The meter is activated by depressing a button on the left side of the lens mount (this also doubles as a depth of field preview button as it stops down the diaphragm). The meter needle is visible on the right side of the focus screen in the viewfinder. It is usual to use these as a shutter priority system – set the required shutter speed and then adjust the aperture until the meter needle is centred.

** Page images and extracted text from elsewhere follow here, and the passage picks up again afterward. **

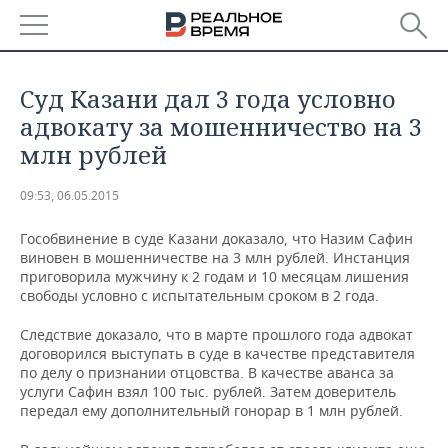
РЕГИОНЫ
​Суд Казани дал 3 года условно
БАШКОРТОСТАН
НОВОСТИ
адвокату за мошенничество на 3
млн рублей
ТАТАРСТАН
АНАЛИТИКА
09:53, 06.05.2015
УДМУРТИЯ
НОВОСТИ АНАЛИТИКИ
ЭКОНОМИКА
Гособвинение в суде Казани доказало, что Назим Сафин
ДЕКЛАРАЦИИ О ДОХОДАХ
НОВОСТИ ЭКОНОМИКИ
ПРОМЫШЛЕННОСТЬ
виновен в мошенничестве на 3 млн рублей. Инстанция
приговорила мужчину к 2 годам и 10 месяцам лишения
свободы условно с испытательным сроком в 2 года.
КОРОЛИ ГОСЗАКАЗА ПФО
ФИНАНСЫ
НОВОСТИ
НЕДВИЖИМОСТЬ
ПРОМЫШЛЕННОСТИ
Следствие доказало, что в марте прошлого года адвокат
ВУЗЫ ТАТАРСТАНА
БАНКИ
НОВОСТИ НЕДВИЖИМОСТИ
АВТО
договорился выступать в суде в качестве представителя
АГРОПРОМ
по делу о признании отцовства. В качестве аванса за
услуги Сафин взял 100 тыс. рублей. Затем доверитель
КОМУ ПРИНАДЛЕЖАТ
БЮДЖЕТ
НОВОСТИ АВТО
БИЗНЕС
ТОРГОВЫЕ ЦЕНТРЫ
МАШИНОСТРОЕНИЕ
передал ему дополнительный гонорар в 1 млн рублей.
ТАТАРСТАНА
ИНВЕСТИЦИИ
НОВОСТИ БИЗНЕСА
ТЕХНОЛОГИИ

So – time for a description. the top plate is uncluttered. On the right is the film advance lever. This is metal with a black plastic pad on the end for comfort. This lever moves through around 200° to advance the film one frame. this is not on a ratchet so it must be moved in one go. In front of the advance lever is a window to the frame counter. This counts up from one and is reset when the back is opened. Only the even-numbered frames are numbered with the odd-numbered frames represented by a dot.
Left of the frame counter window is the shutter release button. This is bright chrome plated and is threaded for a standard cable release. Next to this is the shutter speed selector. This is pretty standard and runs from 1 second to 1/1000 seconds plus B. The shutter is a Copal Square shutter with metal blades and runs vertically. The speed selector will only turn between 1 and 1/1000. to go from 1 to 1/1000 (or 1/1000 to 1) you need to go almost a complete turn around the speeds. 1/125 is marked with a red X and is the synch speed for electronic flash. For flash bulbs, any shutter speed can be used.
This shutter speed selector also doubles as the film speed selector. To select film speeds, you need to lift the selector before turning it. Available film speeds are from 25 ASA to 1600 ASA or DIN 15° to DIN 33°. On my camera, this scale is spotlessly clean apart from 25 ASA which suggests that the user was using Kodachrome 25 almost exclusively (I can think of no other 25 ASA film in the 1970s and 80s that would account for it).
The pentaprism hump is of the size you would expect at this date – this is from just before Olympus rewrote the book with their OM series of cameras. On the left of the pentaprism hump is a pair of PC connectors for flash. One is marked X for electronic flash and must be used at 1/125 seconds or slower – this is marked on the shutter speed selector. The other PC connector is marked with a white M and is for flash bulbs – bulbs can be used at any shutter speed.
On the front of the top plate is a pair of strap lugs. One of these is completely worn through so I can no longer attach a strap to the camera.
As always, the front of the camera is dominated by the lens mount. This is the M42 mount introduced by East German Zeiss Ikon in 1949. It is also known as the Praktica mount and Pentax mount as these two companies made the use of the M42 mount very common. I cannot comment on the lens as none was supplied. The manual (downloadable here) says that it was a Cosina brand Cosinon 50 mm lens. When focusing the lens (any M42 lens will fit) the only focus aid is a disc of micro-prisms in the centre which acts as a whole series off split-image centres – the first time I have seen this effect. It works very well.
On the right of the lens mount is a self-timer lever. This is activated by turning the lever anticlockwise. When you press the shutter release, the mirror is raised immediately and the shutter fires after 11 seconds. I expect that this delay would have been 8 seconds when new as this is the usual delay. If you do not turn the setting lever as far as it can go, you get proportionally shorter delays.
The baseplate of the camera has four times on it. Starting on the left is the lever to open the back. This is recessed and meeds to be turned through about 45° in the direction of the marked arrow. Next to this is the battery compartment which is designed to take one 675 type button cell. Just behind the lens is the tripod boss. This is, as you would expect, a 1/4 inch UNC thread.Towards the other end of the base plate is the button to allow the film to be rewound. This is well designed and does not need to be held in while rewinding which makes life much easier than with other cameras.
Inside, this camera is entirely standard. Being Japanese, the camera needs foam light seals around the back and these are seriously perished. I doubt the designers expected the camera to still be used after nearly 50 years after manufacture so this is not really a criticism.